Go through the listing below and return each line that includes "MemWrite".
((
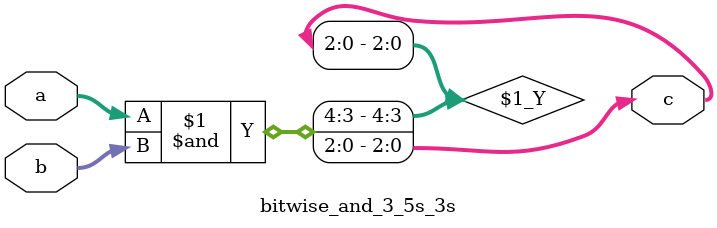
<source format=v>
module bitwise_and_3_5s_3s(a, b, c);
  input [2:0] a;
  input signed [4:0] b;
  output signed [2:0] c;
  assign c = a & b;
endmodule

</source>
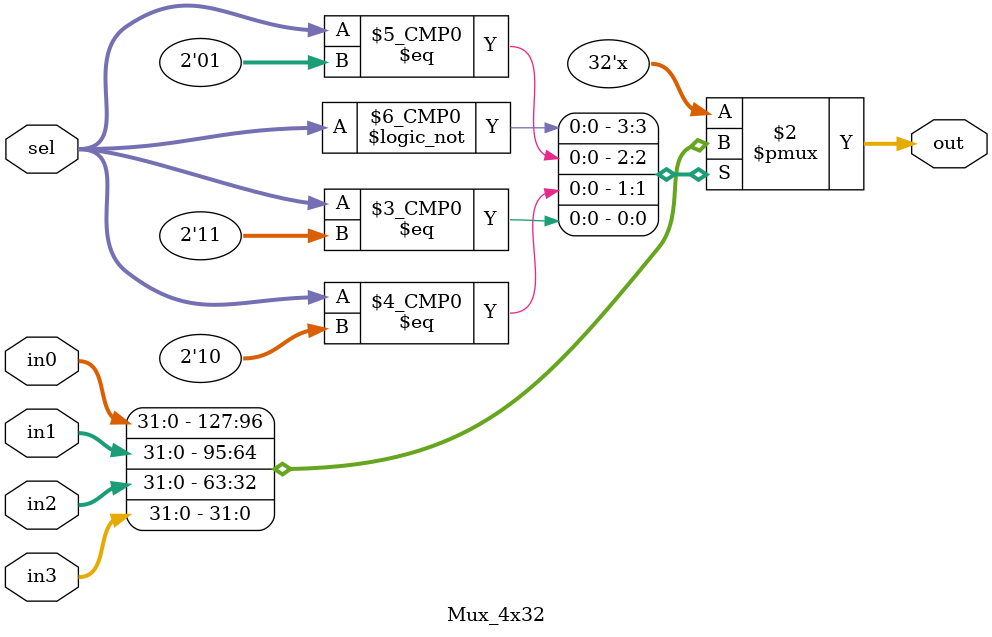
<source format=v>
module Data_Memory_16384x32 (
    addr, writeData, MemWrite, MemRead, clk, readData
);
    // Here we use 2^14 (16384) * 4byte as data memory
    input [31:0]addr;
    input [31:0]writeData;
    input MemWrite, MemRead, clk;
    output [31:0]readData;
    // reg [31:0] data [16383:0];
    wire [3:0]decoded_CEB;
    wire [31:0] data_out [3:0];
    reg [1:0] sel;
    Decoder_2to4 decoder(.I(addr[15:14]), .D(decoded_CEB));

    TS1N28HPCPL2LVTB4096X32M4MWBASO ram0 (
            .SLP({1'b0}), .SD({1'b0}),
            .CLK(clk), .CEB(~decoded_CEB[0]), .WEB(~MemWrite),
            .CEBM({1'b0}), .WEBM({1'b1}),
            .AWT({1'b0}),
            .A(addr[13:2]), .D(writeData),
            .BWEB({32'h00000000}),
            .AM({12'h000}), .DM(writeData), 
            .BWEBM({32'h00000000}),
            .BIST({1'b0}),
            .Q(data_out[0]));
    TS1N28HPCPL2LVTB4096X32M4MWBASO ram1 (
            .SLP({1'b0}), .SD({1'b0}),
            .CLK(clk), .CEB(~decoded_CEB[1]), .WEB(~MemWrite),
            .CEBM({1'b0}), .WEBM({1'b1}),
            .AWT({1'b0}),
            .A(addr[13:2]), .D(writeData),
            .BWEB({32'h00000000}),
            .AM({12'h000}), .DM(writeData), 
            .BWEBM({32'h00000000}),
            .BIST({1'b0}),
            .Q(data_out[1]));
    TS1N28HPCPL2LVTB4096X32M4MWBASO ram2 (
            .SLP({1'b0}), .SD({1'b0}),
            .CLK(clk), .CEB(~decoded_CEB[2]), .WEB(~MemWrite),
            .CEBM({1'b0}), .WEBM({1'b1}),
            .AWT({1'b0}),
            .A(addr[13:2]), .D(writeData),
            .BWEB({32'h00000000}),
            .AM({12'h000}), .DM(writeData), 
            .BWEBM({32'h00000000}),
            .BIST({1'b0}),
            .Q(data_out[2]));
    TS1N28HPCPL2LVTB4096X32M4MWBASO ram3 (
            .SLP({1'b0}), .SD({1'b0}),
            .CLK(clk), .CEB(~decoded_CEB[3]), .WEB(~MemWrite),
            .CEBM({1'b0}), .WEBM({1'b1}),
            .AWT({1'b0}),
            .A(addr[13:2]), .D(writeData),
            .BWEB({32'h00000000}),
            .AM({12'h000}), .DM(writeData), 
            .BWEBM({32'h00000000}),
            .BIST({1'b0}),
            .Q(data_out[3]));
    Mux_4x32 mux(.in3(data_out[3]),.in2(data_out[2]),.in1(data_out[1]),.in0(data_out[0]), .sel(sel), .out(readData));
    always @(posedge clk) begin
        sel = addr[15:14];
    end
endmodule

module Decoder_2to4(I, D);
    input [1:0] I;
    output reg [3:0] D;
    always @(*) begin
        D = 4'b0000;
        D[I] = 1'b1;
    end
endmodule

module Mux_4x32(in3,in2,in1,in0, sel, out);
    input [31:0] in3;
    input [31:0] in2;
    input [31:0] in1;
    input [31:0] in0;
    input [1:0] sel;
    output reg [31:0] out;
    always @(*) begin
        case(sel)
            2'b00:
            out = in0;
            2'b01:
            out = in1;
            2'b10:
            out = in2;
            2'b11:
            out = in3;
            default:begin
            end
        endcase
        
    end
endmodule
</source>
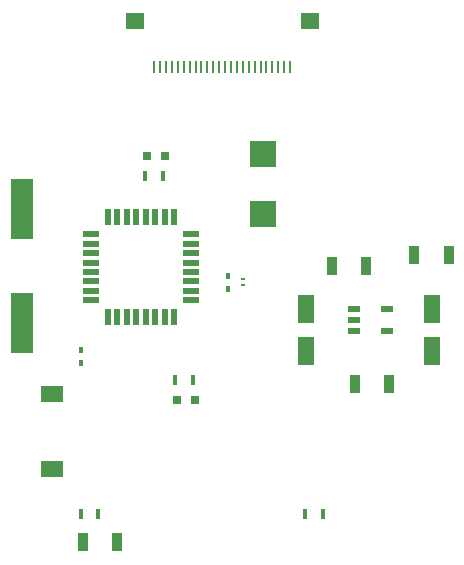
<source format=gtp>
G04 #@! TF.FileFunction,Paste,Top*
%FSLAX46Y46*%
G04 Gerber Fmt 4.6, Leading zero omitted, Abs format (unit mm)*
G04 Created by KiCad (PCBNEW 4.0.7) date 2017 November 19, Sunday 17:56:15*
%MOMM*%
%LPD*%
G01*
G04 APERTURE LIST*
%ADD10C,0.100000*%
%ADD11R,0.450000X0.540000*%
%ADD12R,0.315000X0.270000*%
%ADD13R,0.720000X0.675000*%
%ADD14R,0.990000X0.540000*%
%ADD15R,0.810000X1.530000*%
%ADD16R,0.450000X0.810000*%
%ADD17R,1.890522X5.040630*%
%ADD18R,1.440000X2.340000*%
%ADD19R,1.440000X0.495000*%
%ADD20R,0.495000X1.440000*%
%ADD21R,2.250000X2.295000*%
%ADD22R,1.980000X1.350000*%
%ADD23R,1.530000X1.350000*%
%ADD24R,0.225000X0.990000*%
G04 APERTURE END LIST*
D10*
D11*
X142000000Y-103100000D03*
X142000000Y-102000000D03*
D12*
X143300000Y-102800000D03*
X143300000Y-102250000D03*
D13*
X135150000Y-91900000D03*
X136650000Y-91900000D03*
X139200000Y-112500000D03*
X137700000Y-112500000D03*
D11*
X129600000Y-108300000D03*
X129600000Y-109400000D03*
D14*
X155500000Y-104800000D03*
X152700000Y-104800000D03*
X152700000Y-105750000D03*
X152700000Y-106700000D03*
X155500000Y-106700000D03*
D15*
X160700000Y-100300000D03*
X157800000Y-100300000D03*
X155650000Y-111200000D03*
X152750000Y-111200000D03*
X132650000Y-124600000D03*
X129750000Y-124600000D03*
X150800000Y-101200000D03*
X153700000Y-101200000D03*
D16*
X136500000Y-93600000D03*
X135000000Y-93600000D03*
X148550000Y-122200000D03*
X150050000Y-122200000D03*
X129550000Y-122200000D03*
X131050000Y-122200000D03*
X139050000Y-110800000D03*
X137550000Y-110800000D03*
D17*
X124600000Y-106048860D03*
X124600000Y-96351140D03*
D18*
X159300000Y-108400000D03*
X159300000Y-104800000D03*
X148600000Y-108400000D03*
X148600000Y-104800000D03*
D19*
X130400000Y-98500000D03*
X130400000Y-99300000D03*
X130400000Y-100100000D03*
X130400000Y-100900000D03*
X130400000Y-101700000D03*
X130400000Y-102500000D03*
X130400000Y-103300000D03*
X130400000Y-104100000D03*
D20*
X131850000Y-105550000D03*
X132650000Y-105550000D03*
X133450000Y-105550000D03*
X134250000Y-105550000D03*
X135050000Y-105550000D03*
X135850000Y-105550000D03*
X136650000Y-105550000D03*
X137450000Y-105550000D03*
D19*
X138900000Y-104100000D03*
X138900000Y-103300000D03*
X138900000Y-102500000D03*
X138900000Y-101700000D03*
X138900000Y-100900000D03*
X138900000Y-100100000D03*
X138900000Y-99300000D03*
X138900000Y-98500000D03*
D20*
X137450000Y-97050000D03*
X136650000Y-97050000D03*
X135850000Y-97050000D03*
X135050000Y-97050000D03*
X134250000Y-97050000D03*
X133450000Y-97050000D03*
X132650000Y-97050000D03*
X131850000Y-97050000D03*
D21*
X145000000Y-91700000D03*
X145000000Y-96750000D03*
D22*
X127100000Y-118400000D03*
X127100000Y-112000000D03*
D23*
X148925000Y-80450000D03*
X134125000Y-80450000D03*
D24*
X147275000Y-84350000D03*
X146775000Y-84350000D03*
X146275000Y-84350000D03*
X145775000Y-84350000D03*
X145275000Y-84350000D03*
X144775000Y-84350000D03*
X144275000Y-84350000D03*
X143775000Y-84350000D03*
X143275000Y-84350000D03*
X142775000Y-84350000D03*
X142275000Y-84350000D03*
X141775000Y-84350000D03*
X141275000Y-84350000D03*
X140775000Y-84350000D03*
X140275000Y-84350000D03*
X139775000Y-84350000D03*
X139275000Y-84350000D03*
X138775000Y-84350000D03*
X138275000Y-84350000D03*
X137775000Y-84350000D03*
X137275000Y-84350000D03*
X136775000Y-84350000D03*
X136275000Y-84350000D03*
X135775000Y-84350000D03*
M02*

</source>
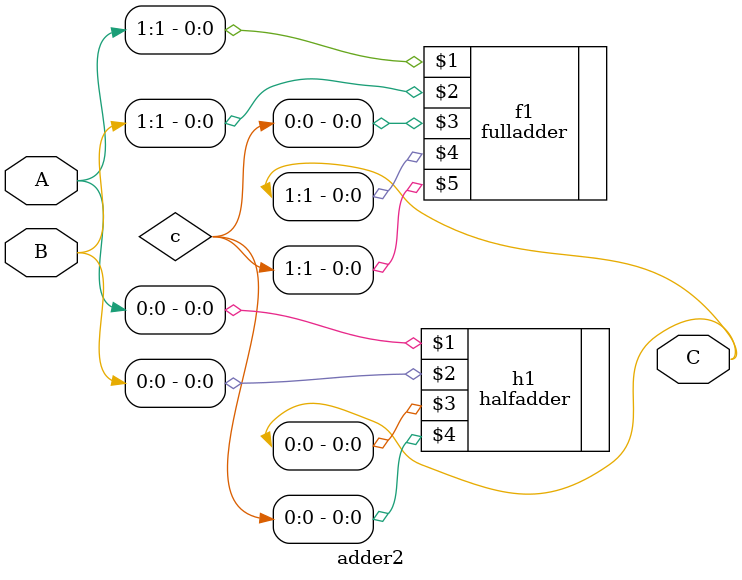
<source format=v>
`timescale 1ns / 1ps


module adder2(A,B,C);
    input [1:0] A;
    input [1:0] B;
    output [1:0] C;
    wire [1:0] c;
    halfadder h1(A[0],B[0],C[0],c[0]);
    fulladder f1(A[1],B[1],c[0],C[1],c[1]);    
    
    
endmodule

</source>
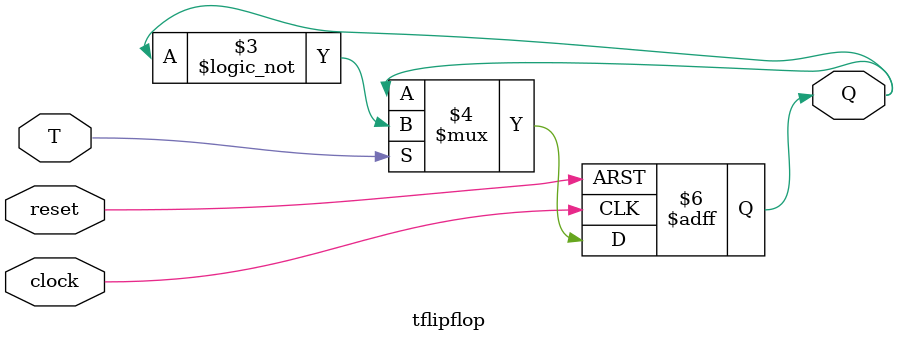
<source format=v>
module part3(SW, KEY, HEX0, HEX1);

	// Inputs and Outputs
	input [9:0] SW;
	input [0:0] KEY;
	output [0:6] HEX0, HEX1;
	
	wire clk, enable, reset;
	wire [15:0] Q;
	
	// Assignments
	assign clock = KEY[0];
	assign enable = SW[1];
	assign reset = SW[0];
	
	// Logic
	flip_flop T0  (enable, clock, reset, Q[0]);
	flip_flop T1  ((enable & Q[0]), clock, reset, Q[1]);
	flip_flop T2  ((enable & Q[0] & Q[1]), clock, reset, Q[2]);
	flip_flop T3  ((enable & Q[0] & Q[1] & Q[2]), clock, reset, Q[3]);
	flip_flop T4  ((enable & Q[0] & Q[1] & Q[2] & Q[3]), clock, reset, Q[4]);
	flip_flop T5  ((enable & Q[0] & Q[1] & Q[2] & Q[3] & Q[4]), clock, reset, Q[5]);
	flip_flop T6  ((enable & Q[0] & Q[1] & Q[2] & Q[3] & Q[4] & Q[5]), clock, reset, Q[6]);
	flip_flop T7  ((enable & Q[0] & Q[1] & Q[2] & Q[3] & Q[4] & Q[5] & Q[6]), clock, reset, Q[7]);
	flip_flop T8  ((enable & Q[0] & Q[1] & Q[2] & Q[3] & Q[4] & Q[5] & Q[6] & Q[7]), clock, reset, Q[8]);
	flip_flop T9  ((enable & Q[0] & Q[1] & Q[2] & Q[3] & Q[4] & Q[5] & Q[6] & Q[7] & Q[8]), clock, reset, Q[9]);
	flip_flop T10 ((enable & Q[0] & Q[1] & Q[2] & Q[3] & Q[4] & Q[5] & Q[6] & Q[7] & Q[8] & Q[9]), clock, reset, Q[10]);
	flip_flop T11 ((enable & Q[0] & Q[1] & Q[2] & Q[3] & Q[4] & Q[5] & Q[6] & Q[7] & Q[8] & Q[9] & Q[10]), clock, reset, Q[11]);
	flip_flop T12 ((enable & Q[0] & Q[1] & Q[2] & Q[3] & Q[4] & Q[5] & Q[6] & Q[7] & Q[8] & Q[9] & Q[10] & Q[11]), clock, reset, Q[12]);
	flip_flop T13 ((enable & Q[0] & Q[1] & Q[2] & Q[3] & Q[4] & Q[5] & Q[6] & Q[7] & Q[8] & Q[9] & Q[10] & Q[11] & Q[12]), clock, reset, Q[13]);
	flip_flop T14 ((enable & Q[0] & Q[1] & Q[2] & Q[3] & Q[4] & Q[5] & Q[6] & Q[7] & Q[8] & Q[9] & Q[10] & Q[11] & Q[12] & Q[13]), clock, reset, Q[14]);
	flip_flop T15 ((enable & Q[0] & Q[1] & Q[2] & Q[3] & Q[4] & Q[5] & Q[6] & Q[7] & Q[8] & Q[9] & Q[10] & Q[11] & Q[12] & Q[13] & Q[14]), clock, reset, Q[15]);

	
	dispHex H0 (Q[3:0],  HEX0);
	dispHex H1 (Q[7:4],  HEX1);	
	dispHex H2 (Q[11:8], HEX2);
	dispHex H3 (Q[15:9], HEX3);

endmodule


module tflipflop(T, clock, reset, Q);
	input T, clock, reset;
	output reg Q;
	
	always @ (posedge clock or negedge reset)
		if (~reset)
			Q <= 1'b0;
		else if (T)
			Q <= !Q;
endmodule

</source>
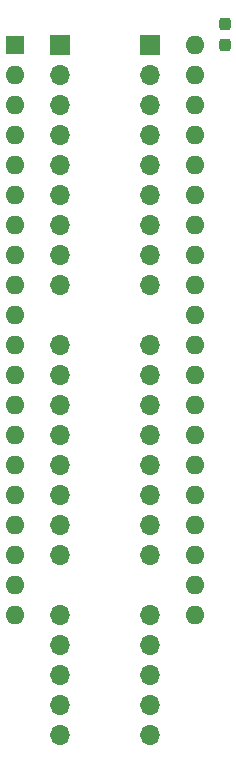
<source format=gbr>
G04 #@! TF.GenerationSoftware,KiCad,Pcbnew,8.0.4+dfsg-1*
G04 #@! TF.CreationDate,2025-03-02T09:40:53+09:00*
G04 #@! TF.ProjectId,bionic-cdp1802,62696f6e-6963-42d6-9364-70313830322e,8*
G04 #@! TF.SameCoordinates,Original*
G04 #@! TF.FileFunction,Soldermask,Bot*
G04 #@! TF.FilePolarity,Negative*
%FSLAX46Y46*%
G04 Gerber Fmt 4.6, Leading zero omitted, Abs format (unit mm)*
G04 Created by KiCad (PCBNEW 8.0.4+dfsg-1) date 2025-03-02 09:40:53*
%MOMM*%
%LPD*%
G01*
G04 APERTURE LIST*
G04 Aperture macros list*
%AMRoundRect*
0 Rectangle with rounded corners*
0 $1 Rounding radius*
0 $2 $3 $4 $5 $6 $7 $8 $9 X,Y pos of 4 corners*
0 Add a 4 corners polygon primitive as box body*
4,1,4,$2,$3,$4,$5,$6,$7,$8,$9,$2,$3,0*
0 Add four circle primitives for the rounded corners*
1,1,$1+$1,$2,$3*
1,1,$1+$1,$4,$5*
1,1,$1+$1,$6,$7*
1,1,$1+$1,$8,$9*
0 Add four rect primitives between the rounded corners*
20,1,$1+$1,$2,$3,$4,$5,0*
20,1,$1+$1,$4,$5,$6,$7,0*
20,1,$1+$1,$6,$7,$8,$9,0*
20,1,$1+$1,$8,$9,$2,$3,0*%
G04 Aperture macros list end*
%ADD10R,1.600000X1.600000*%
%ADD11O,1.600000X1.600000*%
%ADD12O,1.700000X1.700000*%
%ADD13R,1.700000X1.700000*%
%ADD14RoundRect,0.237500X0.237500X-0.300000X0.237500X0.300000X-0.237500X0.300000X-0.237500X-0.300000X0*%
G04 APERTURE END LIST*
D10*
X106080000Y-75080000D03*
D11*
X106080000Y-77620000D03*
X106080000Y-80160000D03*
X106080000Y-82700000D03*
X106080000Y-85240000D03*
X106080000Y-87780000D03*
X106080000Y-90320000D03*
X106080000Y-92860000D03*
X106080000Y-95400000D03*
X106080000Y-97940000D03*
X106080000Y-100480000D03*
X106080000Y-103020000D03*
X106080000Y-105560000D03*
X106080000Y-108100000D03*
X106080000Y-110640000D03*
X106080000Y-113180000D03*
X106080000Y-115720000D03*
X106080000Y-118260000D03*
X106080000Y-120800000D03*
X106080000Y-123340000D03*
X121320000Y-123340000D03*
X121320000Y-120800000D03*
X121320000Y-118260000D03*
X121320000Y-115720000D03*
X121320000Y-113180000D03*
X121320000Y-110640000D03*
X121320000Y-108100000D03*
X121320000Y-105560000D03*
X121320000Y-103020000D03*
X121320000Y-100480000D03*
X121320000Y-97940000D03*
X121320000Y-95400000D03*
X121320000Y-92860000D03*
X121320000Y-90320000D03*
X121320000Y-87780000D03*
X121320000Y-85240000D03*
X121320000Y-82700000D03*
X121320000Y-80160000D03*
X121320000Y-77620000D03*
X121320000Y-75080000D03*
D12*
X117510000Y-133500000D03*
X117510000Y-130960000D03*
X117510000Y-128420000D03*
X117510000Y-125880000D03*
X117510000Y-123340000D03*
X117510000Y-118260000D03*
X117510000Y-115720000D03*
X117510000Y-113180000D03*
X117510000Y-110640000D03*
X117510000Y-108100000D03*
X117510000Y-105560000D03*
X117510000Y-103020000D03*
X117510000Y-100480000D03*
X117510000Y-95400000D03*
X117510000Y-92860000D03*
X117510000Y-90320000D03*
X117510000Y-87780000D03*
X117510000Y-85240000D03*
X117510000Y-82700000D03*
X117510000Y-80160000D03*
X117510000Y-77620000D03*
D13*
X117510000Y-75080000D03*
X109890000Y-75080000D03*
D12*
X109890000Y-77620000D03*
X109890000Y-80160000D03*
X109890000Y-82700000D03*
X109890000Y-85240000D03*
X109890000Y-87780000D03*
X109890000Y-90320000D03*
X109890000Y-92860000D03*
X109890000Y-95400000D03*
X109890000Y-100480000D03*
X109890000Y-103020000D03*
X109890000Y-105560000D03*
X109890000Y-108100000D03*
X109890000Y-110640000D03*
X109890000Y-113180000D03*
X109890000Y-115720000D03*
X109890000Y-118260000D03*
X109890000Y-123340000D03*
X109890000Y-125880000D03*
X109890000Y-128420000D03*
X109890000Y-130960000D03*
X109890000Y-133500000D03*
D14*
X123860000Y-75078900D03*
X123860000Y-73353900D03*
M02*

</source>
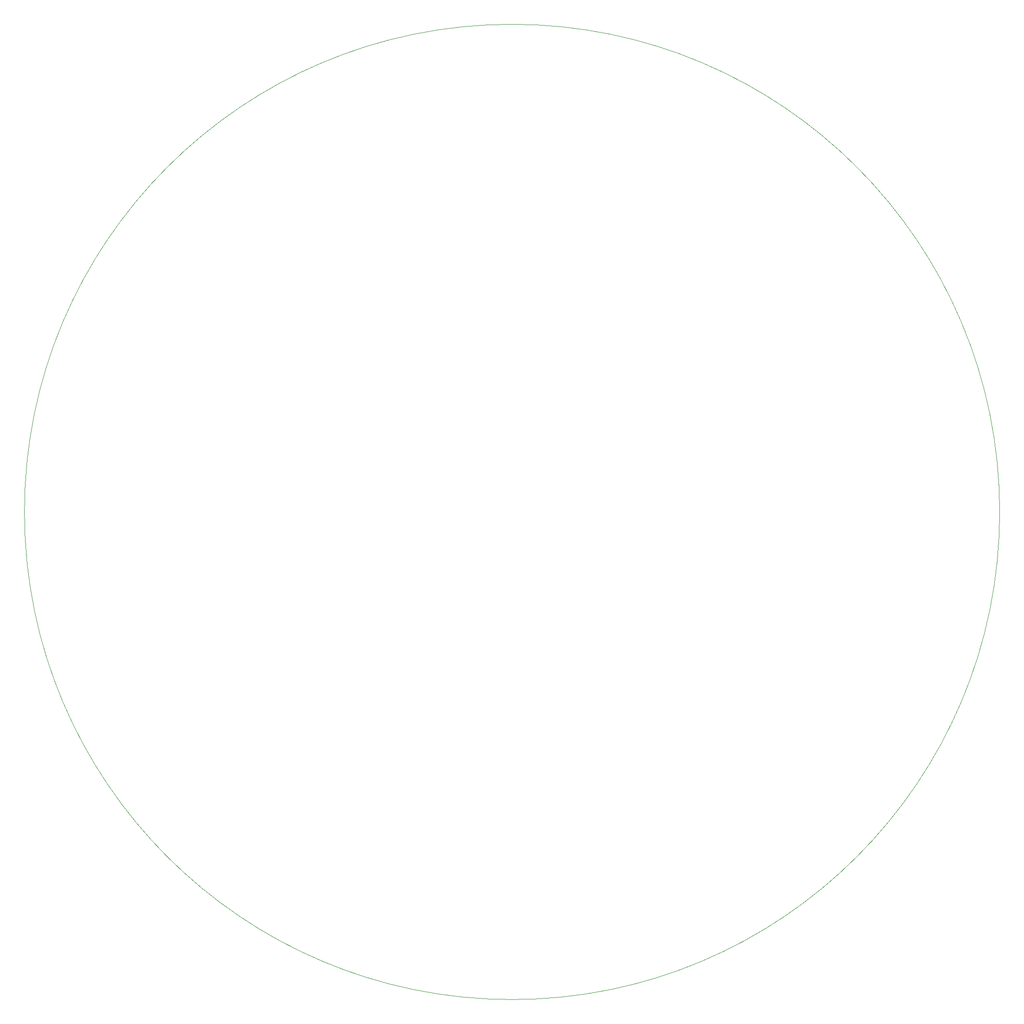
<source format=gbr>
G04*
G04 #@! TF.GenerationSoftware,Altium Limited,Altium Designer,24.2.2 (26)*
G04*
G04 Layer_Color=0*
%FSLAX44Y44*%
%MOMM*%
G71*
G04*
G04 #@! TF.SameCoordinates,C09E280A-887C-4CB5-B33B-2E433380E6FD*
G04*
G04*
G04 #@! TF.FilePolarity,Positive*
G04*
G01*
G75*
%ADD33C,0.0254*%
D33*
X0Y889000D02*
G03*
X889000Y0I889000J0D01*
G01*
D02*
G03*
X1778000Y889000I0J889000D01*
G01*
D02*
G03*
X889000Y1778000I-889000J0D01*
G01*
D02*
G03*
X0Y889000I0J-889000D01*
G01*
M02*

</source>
))
**ANSWER AREA:**
    addr, writeData, MemWrite, MemRead, clk, readData
    input MemWrite, MemRead, clk;
            .CLK(clk), .CEB(~decoded_CEB[0]), .WEB(~MemWrite),
            .CLK(clk), .CEB(~decoded_CEB[1]), .WEB(~MemWrite),
            .CLK(clk), .CEB(~decoded_CEB[2]), .WEB(~MemWrite),
            .CLK(clk), .CEB(~decoded_CEB[3]), .WEB(~MemWrite),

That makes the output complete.